Prasanna Venkatraman and team in full flow
The first rAgam taken for detail exploration was udayaravicandrikA a.k.a. shuddha dhanyAsi (as known in the current trend). Shri Prasanna gave a very good sketch of the rAgam followed by Vidushi Smitha's nice follow-up. Saint Thyagaraja's statement of the eternal truth - 'How much ever one has learnt, whatever places one has visited and seen; every single man among them is still a slave to the one wearing bangles' - was the composition sung in this rAgam. Yes, it is enta nErcinA that was sung, followed by very brisk kalpana swarams. One tidbit about the translated version of this song in thamizh - Dr. M Balamuralikrishna has presented about 12 Saint Thyagaraja kritis in 2 CD set. This song's lines in that set, (enta nErcinA) in thamizh as sung by the Maestro are - ettanai kaRRALum ettanai kaNDAlum; attanai AnROrum aRangin adimayE.
kalAvati kamalAsana yuvati of Shri Muthuswami Dikshitar was the next item that Shri Prasanna sang, which we thought would be the filler before the main song. However, he sang another fast paced composition, vararAgalaya of Saint Thyagaraja in cenjukAmbhOji following the kalAvati song. Shri Prasanna took up mukhAri for the main fare of the evening. It was very well elaborated in a steady build up. He has a style of his own, but at one or two points, there was a bit of influence of Shri Sanjay's mannerism and some phrases. Vidushi Smitha also presented a melodious mukhAri after which kArubAru of Saint Thyagaraja was rendered in a relaxed speed. The kalpanaswarams in mukhAri were also well covered before a superb tani avarthanam. Both the stalwarts Shri Manoj Siva and Shri Purushothaman enjoyed the exchange, which was a nice treat to watch.
Shri Prasanna immediately took up a rAgam tAnam pallavi exposition in mOHanam. It is quite difficult to pack all these into two hours and fifteen minutes and hence the AlApanA was a nice crisp one from both him and the violinist. The tAnam was also a nice show of his voice and skill, followed by the pallavi 'kanaka sabEshA jagadIshA nataNa prakAshA' set to Kandajati Triputa Talam in tisra naDai. He sang kalpanaswarams in HindOLam, nATTakurinji and bEHag.

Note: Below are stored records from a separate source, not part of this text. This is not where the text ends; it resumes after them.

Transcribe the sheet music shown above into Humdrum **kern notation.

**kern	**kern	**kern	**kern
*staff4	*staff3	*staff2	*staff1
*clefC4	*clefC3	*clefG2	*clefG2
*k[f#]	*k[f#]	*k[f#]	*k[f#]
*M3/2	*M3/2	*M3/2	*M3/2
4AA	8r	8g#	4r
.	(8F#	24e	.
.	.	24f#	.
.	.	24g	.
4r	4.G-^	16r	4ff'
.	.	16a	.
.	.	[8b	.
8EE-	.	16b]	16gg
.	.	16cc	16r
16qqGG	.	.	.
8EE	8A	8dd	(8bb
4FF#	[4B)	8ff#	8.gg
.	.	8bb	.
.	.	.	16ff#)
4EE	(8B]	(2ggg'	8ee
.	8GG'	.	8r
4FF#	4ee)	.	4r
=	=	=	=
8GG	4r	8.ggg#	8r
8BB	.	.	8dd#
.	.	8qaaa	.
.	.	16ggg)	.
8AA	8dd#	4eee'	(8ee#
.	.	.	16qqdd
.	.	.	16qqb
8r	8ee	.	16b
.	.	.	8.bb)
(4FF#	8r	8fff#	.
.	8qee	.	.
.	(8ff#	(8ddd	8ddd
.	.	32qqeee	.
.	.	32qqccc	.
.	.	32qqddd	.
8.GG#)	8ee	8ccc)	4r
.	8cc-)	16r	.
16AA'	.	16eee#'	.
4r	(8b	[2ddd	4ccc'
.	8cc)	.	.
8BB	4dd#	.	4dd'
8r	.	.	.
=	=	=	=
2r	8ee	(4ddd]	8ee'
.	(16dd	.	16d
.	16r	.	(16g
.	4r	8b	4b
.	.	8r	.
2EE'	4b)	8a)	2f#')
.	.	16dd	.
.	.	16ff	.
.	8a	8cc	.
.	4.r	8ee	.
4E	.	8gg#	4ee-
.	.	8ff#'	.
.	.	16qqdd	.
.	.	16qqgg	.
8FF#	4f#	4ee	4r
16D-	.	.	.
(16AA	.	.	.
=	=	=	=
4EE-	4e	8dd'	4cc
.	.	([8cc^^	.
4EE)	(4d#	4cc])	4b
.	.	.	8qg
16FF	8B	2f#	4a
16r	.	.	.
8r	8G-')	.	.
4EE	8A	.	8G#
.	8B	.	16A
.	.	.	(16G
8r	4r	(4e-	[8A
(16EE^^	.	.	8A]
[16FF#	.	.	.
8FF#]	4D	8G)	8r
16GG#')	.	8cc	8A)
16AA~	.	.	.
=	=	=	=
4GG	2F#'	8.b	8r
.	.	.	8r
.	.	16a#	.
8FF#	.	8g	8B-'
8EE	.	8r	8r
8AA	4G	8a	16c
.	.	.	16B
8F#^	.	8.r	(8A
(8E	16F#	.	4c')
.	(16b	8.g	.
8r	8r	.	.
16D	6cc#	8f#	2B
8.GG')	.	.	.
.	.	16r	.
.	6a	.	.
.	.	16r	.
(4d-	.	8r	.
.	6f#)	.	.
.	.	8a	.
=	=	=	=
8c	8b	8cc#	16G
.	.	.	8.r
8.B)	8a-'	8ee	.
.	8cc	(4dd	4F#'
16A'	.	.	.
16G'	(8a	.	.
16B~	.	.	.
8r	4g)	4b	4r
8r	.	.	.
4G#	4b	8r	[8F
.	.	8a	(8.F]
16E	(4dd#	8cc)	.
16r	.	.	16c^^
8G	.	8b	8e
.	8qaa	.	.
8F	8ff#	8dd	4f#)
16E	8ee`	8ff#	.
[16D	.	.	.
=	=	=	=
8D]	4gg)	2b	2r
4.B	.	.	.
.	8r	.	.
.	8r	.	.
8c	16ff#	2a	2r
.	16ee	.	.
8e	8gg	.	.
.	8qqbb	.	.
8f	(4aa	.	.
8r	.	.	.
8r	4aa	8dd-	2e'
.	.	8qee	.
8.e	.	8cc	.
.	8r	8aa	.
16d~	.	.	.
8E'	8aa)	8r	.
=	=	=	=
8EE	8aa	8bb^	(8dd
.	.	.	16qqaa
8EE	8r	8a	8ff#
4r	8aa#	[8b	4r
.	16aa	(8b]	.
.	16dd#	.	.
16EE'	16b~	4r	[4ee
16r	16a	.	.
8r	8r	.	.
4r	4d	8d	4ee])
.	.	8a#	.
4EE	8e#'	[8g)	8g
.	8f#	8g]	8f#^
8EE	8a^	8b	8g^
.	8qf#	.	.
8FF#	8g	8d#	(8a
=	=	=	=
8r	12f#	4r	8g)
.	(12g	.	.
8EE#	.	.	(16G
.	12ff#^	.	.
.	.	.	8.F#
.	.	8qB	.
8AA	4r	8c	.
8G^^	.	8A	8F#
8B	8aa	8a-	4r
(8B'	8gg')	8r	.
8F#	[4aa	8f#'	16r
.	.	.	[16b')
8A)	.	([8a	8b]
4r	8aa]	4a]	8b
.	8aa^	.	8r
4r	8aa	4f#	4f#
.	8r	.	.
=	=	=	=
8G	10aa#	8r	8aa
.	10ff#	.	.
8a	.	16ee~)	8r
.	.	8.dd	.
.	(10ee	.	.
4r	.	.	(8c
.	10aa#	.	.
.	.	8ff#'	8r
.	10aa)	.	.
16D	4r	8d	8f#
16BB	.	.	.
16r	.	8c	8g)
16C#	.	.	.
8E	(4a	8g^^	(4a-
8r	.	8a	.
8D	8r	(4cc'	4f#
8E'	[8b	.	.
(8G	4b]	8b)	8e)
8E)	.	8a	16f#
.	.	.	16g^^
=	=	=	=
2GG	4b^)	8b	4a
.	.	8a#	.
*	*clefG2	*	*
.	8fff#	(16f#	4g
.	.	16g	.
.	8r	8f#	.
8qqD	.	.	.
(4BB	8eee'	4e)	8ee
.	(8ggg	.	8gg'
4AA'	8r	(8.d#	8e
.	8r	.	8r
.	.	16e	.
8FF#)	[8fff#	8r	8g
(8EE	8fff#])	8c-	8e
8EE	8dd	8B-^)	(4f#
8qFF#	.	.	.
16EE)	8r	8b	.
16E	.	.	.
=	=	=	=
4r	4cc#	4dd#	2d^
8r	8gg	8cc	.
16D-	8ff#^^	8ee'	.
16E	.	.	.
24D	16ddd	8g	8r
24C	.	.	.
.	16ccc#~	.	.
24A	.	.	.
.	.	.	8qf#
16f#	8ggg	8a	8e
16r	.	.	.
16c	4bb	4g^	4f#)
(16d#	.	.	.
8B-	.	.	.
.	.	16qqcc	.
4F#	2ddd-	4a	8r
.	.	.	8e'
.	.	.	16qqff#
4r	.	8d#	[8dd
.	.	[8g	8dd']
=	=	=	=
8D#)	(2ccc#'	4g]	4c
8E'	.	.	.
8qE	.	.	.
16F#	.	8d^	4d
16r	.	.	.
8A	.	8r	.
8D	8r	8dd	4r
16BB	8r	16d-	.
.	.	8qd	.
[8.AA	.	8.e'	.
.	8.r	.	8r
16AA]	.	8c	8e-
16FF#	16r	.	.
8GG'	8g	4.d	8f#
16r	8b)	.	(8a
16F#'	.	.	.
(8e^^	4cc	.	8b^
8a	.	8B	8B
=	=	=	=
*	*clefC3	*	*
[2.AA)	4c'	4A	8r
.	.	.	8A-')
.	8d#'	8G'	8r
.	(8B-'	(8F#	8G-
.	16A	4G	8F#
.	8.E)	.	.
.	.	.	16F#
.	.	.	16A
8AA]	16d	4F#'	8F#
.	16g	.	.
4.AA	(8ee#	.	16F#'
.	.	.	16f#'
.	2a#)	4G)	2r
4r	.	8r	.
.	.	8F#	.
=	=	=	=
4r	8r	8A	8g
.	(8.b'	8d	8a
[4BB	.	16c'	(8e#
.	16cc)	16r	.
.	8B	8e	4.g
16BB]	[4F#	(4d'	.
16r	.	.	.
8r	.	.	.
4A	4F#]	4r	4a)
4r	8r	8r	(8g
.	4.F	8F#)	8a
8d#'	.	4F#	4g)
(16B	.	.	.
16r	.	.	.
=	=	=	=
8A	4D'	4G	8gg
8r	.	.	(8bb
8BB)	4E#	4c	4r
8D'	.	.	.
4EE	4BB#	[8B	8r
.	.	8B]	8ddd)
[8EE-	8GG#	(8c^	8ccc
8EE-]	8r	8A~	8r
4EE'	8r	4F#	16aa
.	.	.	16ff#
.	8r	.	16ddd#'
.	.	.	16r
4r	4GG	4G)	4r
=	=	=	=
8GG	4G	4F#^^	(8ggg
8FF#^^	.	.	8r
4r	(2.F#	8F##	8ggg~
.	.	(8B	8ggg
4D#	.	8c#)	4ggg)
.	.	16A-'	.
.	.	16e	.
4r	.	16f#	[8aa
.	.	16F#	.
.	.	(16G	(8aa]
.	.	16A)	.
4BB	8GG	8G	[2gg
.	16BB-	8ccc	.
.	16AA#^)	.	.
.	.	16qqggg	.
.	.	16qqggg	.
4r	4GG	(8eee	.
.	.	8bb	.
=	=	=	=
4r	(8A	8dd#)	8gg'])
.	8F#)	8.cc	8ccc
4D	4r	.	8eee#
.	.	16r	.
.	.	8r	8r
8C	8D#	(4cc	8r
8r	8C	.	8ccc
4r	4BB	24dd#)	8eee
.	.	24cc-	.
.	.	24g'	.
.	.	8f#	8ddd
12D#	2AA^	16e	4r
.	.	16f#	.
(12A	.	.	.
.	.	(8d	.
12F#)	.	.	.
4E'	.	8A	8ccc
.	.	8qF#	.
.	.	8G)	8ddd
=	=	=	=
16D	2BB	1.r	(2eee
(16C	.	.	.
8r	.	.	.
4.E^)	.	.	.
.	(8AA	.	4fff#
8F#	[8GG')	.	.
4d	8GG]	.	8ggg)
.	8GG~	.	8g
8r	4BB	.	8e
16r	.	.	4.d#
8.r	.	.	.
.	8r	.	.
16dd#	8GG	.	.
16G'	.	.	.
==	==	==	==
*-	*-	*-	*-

The final song rendered was composition of Kanakadasa 'bArO krishnayyA' in a rAgamAlikA beginning with mAnD rAgam. A flawless concert we enjoyed.
If one were to point out any shortcoming, we can say that there was not enough neraval on the mOHanam pallavi. Maybe that could not be fit into the short time, but in my opinion neraval can be given priority over rAgamAlikA kalpanaswarams. Shri T N Seshagopalan, in his lecture demonstration on Pallavis at the Pallavi Darbar of 2018, had mentioned that the most important part of a good rAgam tAnam pallavi is the extended neraval on the pallavi. I agree with this thought, and hence hope that all artists give more weightage to the neraval. They can trim other parts of RTP when their is paucity of time.
Shri Prasanna Venkatraman has a very good voice and superb control over it. We will definitely show our patronage to his concerts as it is very much worth enjoying his good music.